Foreign students resident in Australia are no longer subject to a $300,000 limit on the value of an established dwelling purchased as their principal place of residence.
Vacant residential land:
Acquisitions by foreign-owned companies, trust estates and non-resident foreign persons of single blocks of vacant residential land are required to build a dwelling within a period of 24 months (previously within 12 months and development expenditure of at least 50 per cent of land cost).
‘Single blocks’ of vacant land generally refers to a block of land on which only a single dwelling could be constructed. This does not include large tracts of land (eg for the purpose of subdivision) or multiple adjacent single blocks (eg to develop a multi-dwelling apartment complex) – additional development conditions may apply to such acquisitions.
New dwellings:
The previous requirement that only 50 per cent of new dwellings can be sold to foreign persons on an ‘off the plan’ basis was removed provided developers market locally as well as overseas. Vendors are no longer required to have concurrently developed a similar dwelling in order to be able to sell a new stand-alone dwelling to a foreign person. This will be reviewed after two years.
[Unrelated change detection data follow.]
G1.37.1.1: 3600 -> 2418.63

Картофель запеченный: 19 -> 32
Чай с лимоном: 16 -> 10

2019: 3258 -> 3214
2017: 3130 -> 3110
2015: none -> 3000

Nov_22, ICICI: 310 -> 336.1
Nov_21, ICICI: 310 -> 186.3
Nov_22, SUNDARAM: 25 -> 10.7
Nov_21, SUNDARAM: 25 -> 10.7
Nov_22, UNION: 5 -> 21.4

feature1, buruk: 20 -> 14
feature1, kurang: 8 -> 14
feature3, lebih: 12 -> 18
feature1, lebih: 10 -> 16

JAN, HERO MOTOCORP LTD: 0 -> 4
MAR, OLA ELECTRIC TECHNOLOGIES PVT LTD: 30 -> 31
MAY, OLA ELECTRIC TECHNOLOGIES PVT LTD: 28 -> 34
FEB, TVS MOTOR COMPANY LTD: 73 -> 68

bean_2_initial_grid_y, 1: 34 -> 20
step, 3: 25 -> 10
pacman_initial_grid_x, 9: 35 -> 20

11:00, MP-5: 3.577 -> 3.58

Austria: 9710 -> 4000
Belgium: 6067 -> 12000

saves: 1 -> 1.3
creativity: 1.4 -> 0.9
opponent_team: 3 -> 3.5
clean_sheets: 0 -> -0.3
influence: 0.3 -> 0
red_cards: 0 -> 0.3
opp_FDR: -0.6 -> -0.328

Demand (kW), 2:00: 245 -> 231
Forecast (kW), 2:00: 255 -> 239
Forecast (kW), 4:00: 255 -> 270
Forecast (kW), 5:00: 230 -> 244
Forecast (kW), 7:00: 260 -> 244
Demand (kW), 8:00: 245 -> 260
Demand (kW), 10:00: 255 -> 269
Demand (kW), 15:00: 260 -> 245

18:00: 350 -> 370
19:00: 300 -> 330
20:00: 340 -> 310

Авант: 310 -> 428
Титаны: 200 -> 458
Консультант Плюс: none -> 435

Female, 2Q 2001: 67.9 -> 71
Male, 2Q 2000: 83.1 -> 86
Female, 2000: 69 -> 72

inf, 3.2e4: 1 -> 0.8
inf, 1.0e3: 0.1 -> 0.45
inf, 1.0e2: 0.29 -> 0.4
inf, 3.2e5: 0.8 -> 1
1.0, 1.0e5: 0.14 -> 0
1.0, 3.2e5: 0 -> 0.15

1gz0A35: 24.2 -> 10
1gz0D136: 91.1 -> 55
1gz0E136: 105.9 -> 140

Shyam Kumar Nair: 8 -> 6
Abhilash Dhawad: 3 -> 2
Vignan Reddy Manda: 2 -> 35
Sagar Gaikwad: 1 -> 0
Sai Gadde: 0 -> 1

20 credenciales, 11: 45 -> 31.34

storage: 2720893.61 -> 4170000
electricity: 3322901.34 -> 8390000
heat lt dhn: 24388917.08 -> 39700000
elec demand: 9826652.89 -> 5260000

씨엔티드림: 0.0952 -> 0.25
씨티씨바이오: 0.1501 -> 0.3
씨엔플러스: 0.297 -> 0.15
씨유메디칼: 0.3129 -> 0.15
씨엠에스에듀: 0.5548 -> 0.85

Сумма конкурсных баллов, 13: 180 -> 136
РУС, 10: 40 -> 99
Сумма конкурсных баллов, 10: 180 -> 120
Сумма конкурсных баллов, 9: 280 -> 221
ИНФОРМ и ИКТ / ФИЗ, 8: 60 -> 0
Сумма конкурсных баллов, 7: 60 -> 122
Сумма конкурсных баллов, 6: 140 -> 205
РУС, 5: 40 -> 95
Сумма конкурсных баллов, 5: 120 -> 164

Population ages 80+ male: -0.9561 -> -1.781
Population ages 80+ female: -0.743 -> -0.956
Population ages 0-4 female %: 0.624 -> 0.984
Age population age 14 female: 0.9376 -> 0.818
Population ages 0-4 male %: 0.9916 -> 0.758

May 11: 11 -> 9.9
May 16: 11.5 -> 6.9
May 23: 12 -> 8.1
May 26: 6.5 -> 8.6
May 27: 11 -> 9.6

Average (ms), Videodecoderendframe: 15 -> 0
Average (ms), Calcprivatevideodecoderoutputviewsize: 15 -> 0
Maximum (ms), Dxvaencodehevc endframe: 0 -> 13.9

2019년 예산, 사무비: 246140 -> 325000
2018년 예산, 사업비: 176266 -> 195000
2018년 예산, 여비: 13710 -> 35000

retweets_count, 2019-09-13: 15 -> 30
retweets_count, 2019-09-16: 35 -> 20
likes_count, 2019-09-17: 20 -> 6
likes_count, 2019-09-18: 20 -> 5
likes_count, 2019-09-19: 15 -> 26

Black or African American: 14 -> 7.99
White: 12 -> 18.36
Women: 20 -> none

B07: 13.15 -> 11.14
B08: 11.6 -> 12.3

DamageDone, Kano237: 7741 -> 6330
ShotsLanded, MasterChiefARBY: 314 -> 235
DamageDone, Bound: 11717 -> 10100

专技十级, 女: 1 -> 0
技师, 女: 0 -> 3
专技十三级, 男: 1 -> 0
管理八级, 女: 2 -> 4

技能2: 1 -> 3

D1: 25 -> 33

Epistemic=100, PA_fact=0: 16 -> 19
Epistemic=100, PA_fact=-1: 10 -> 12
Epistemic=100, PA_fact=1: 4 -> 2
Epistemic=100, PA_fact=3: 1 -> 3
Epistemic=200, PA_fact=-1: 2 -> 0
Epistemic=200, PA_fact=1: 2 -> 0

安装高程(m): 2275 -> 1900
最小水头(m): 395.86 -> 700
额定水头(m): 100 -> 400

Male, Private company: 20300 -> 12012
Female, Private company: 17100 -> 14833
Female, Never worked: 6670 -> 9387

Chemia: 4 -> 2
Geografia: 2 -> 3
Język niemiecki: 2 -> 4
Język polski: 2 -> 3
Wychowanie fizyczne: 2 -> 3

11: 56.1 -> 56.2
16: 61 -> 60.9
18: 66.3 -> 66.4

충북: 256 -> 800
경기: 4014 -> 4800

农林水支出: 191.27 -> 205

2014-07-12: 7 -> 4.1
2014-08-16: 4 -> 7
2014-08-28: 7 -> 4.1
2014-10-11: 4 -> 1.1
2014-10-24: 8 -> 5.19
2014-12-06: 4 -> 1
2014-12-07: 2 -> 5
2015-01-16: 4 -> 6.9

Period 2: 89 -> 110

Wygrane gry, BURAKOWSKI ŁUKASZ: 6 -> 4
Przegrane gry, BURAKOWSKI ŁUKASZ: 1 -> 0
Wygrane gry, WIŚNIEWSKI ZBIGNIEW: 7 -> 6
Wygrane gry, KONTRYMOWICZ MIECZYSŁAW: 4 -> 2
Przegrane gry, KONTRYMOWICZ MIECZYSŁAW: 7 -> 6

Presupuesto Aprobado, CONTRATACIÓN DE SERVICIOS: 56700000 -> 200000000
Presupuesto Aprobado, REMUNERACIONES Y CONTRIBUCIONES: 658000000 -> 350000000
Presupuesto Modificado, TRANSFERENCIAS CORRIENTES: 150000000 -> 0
A ‘new dwelling’ was previously defined as having never been occupied or sold; this now includes dwellings that have not been sold but that may have been occupied for no more than 12 months.
Foreign companies purchasing second hand dwellings
Foreign-owned companies can now purchase established dwellings for the use of their Australian based staff provided that they sell or rent the dwelling if it is expected to remain vacant for more than 6 months. There is no limit to the number of established dwellings which can be purchased, where required for employee accommodation.
Redevelopment of second hand dwellings:
A proposed redevelopment must increase the number of dwellings and no rental income can be obtained from the existing dwelling prior to demolition. Such redevelopments are required to demolish the existing dwelling and commence construction of the new dwellings within 24 months in line with vacant land (previously 12 months).